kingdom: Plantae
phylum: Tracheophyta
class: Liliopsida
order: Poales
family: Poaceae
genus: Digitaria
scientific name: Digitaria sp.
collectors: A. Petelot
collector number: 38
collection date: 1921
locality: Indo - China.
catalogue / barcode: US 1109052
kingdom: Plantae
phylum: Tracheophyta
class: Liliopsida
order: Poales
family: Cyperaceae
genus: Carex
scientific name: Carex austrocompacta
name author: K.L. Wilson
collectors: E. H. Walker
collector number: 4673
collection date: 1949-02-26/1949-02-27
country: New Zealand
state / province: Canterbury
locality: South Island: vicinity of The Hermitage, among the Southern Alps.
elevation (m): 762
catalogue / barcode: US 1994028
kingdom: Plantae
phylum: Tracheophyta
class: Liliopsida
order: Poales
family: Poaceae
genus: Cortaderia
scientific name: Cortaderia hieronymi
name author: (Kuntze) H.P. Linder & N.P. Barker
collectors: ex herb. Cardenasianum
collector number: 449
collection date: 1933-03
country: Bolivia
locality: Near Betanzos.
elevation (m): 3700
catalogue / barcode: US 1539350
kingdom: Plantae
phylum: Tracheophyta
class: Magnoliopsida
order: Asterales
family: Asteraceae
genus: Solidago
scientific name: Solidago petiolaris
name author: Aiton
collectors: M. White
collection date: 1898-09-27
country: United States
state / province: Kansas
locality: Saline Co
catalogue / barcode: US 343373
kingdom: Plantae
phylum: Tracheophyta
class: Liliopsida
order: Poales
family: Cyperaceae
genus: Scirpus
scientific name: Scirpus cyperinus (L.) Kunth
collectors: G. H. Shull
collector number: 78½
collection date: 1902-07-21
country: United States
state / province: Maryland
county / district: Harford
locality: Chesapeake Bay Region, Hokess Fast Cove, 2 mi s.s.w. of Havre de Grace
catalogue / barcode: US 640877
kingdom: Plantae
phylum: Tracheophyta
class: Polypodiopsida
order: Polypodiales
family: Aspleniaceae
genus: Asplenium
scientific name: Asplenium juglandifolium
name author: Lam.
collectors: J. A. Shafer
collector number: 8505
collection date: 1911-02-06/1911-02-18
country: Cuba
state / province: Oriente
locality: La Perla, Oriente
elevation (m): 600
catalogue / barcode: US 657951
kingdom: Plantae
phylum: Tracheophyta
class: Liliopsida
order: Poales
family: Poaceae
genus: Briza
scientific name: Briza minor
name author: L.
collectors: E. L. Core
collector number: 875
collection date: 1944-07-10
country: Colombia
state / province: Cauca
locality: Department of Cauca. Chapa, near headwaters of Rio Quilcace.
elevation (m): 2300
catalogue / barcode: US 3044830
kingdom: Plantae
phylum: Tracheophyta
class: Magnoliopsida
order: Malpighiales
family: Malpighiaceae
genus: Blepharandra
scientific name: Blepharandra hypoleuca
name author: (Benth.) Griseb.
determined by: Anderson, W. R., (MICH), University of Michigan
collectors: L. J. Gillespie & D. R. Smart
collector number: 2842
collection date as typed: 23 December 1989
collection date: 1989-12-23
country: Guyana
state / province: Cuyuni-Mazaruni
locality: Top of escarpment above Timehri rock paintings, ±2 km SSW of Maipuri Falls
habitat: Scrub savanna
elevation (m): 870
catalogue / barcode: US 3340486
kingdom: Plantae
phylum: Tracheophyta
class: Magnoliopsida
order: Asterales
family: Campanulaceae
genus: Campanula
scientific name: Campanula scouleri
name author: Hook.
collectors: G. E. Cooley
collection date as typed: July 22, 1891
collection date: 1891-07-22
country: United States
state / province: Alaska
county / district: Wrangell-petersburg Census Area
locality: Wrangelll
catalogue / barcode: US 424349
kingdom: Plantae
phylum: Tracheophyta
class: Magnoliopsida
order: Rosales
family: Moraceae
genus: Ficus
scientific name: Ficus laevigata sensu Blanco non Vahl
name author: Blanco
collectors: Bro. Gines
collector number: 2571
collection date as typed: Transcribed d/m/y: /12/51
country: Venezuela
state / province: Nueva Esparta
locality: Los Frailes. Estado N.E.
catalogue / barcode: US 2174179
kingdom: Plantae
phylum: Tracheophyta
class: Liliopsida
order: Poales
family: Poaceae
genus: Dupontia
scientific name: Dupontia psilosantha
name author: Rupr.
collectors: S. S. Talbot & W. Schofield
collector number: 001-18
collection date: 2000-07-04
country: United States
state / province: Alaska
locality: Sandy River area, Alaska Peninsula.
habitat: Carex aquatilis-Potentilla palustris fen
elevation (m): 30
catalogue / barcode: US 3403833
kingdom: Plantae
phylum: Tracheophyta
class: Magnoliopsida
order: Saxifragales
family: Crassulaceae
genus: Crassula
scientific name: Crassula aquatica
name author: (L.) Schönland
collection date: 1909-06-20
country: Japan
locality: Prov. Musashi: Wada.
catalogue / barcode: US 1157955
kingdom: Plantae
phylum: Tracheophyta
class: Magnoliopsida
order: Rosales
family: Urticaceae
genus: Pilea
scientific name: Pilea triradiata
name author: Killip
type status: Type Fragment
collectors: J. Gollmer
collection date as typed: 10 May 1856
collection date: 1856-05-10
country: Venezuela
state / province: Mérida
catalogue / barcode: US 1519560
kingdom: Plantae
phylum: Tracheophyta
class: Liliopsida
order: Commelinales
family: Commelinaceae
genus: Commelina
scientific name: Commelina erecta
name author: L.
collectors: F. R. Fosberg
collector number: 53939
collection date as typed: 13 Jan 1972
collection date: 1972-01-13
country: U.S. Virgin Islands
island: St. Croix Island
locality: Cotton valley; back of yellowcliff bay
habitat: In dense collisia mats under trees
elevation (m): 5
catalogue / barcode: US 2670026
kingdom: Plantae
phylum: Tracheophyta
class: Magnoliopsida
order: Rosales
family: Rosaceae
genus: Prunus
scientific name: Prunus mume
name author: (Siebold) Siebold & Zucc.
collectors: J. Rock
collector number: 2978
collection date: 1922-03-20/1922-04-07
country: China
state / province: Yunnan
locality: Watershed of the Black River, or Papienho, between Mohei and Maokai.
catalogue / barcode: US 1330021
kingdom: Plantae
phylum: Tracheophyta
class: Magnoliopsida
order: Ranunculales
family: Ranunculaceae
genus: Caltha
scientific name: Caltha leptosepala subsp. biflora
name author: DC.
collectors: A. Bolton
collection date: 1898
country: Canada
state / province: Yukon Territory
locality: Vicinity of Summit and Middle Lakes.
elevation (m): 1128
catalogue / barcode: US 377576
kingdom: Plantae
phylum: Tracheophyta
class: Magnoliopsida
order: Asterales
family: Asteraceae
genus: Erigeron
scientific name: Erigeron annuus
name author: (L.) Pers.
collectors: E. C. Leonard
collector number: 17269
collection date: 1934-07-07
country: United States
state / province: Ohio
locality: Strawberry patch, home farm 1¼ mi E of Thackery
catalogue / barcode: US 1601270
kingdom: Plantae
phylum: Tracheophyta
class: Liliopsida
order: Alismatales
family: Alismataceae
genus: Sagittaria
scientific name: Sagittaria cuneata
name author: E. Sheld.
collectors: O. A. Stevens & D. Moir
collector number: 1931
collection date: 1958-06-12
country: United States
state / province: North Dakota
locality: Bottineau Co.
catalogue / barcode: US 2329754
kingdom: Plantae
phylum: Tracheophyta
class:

◆ ◆ ◆ ◆ ◆ ◆ ◆

Exercise instructions: Lay out as a numbered list the lines running from the start of the entries through the line containing "collectors: E. H. Walker", both ends included. Leave out any blank lines.

Reply to the task:
1. kingdom: Plantae
2. phylum: Tracheophyta
3. class: Liliopsida
4. order: Poales
5. family: Poaceae
6. genus: Digitaria
7. scientific name: Digitaria sp.
8. collectors: A. Petelot
9. collector number: 38
10. collection date: 1921
11. locality: Indo - China.
12. catalogue / barcode: US 1109052
13. kingdom: Plantae
14. phylum: Tracheophyta
15. class: Liliopsida
16. order: Poales
17. family: Cyperaceae
18. genus: Carex
19. scientific name: Carex austrocompacta
20. name author: K.L. Wilson
21. collectors: E. H. Walker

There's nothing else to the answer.